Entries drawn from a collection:
== == ==
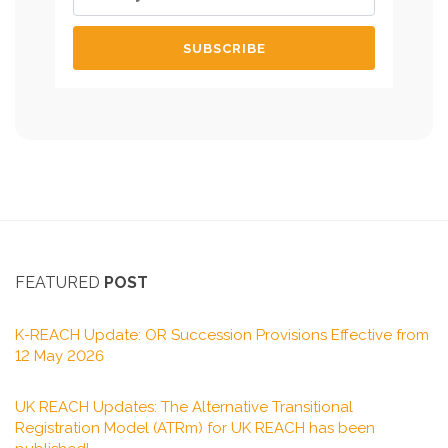
FEATURED
POST
K-REACH Update: OR Succession Provisions Effective from
12 May 2026
UK REACH Updates: The Alternative Transitional
Registration Model (ATRm) for UK REACH has been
== == ==
Reproduce the text of the items above with "HIGHLIGHTED" substituted for "FEATURED" and everything else unchanged. Omit the pictures from your answer.

* Task output:
HIGHLIGHTED
POST
K-REACH Update: OR Succession Provisions Effective from
12 May 2026
UK REACH Updates: The Alternative Transitional
Registration Model (ATRm) for UK REACH has been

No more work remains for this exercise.